Wakil ketua umum MUI ini mengimbau pemerintah dan pihak berwajib untuk menertibkan dan melarang tindakan tersebut. Menurutnya, hal ini sangat bertentangan dengan falsafah bangsa dan ajaran Islam. Masyarakat juga menilai para remaja tersebut banyak yang masih di bawah umur yang seharusnya berada di bawah pengawasan orang tua. Seperti yang terjadi di kawasan Dukuh Atas Sudirman pasca berlangsungnya even catwalk jalanan tersebut, banyak ditemukan remaja yang masih tertidur di trotoar dan taman-taman di kawasan Dukuh Atas Sudirman keesokan harinya. Padahal, tindakan ini bisa sangat berbahaya dan rawan tindak kriminalitas.


Pertanyaan

Bagaimana pandangan syariat tentang budaya catwalk jalanan sebagaimana dalam deskripsi?
Tindakan apa yang seharusnya dilakukan pemerintah melihat sisi negatif yang timbul dari fenomena tersebut?


Jawaban a

Pada dasarnya catwalk tidak diharamkan, selama tidak mengandung unsur-unsur yang menyalahi syariat seperti:

  1. membuka aurat;
  2. ada tujuan sombong (khuyala’) dengan cara berjalan atau pakaian nyentrik;
  3. mengganggu pengguna jalan;
  4. ikhtilath (membaurnya lelaki dan perempuan hingga berdesakan) yang diharamkan;
  5. busana atau tingkah laku yang menyerupai dengan lawan jenis atau orang fasiq.

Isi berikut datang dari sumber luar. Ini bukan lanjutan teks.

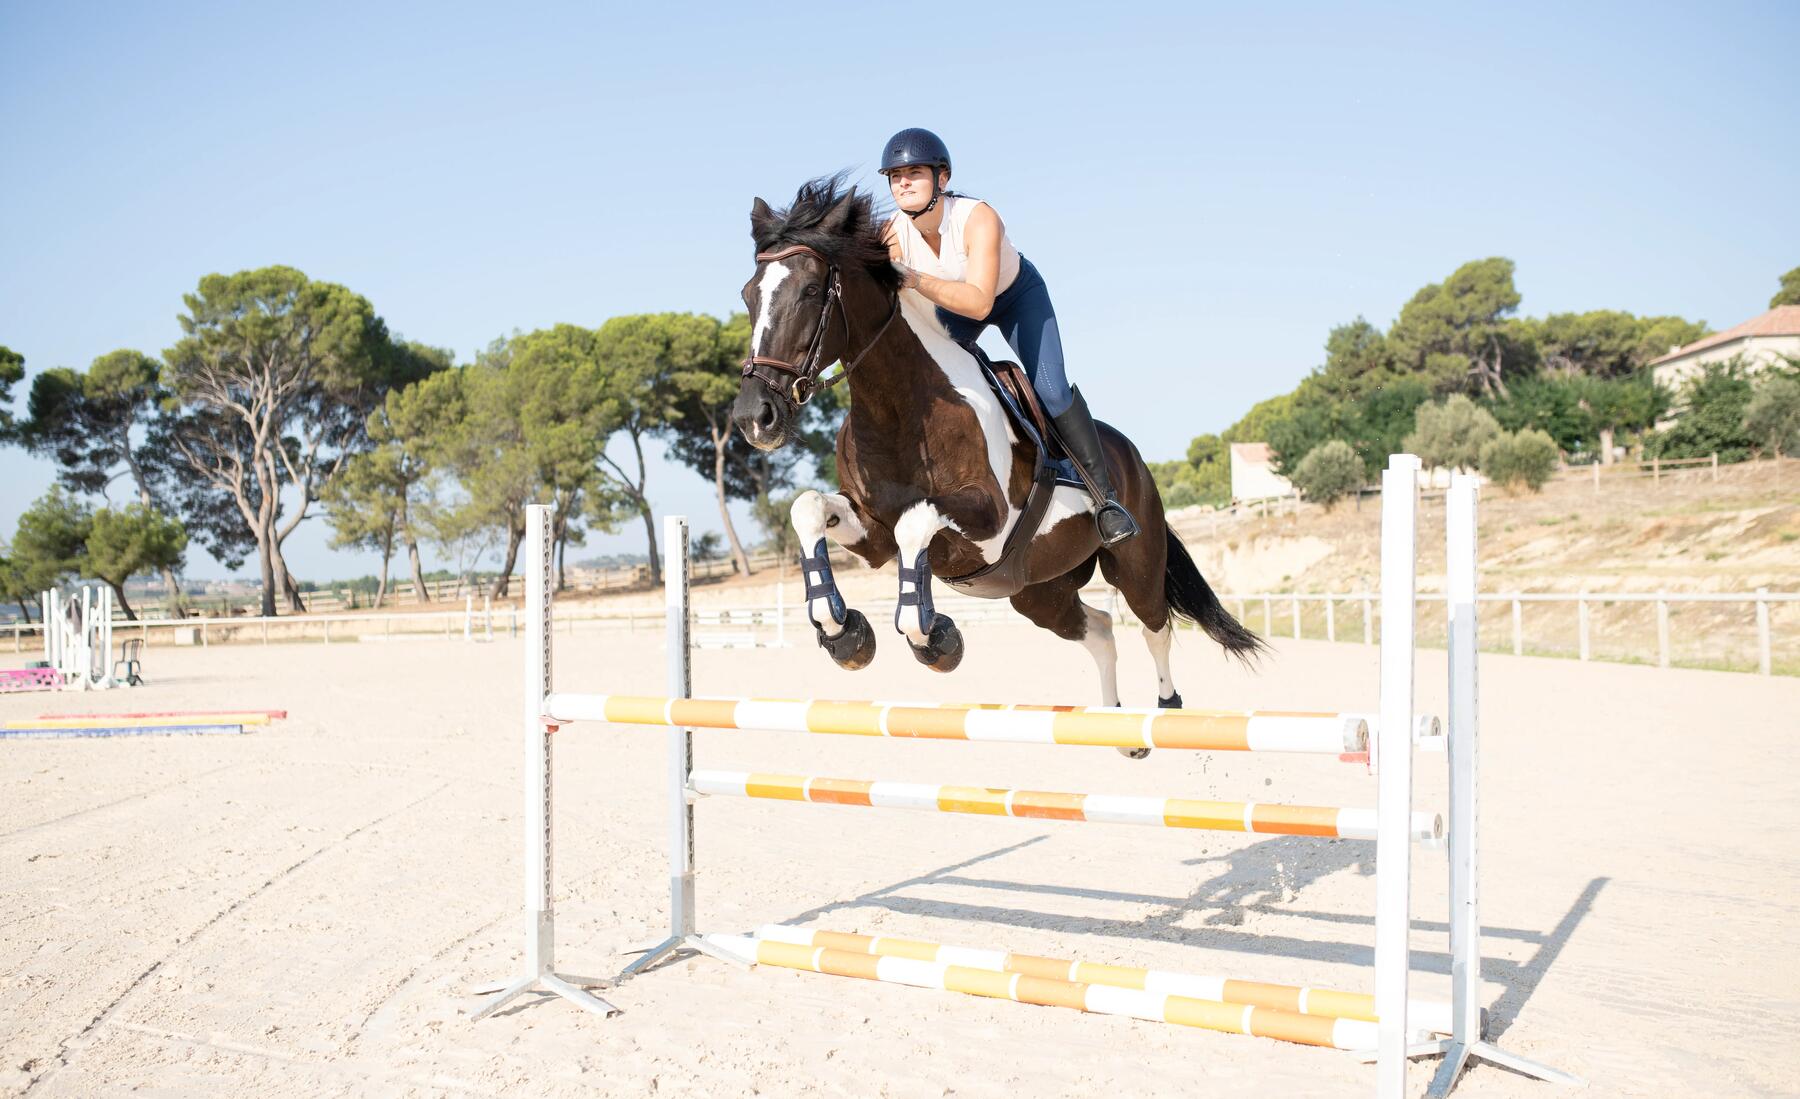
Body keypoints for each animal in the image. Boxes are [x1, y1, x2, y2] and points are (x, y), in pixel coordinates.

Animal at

Melihat pertimbangan di atas, maka catwalk jalanan sebagaimana dalam deskripsi hukumnya haram.


Jawaban b

Menindak tegas sesuai peraturan yang berlaku guna mengatasi kemungkaran dan dampak negatif. Untuk yang belum ada payung hukumnya, maka dibuatkan peraturan yang memayungi, kemudian dilaksanakan.
 

Demikian Keputusan Bahtsul Masail Forum Musyawarah Pondok Pesantren se-Jawa Madura (FMPP) ke-37 yang diselenggarakan di Pondok Pesantren Al-Hamid Cilangkap Jakarta Timur, pada 13-14 Safar 1444 H/10-11 September 2022 M tentang Pandangan Syariat atas Fenomena Citayam Fashion Week


Referensi yang menjadi rujukan pembahasan adalah Ihya ‘Ulumiddin, juz II halaman 342; Hasyiyatus Syirwani, juz IV halaman 83; Mirqatus Shu’udit Tashdiq, halaman 92; Asnal Mathalib fi Syarhi Raudhit Thalib, juz I, halaman 45; Is’adur Rafiq, juz II halaman 36; dan Al-Mausu’atul Fiqhiyah al-Kuwaitiyah, juz VI halaman 136.     


Hadir sebagai Musahih dalam pembahasan Komisi B: KH M Ma’mun Jazuli, KH A Muzakky, KH M Haris, KH Ali Maki Zaini, dan KH Sunandi.


Bertindak sebagai Perumus dalam pembahasan Komisi A: KH Abdurrohman Kafabihi, K Ali Romzi, K Dinul Qoyim, K Agus Sugianto, K M Kholil, K Alwi Hasan, KH Anas Rifai, K M Masruhan, K M Kholid Afandi, K Harsandi, K Mahrus, dan K Khotibul Umam. (AM).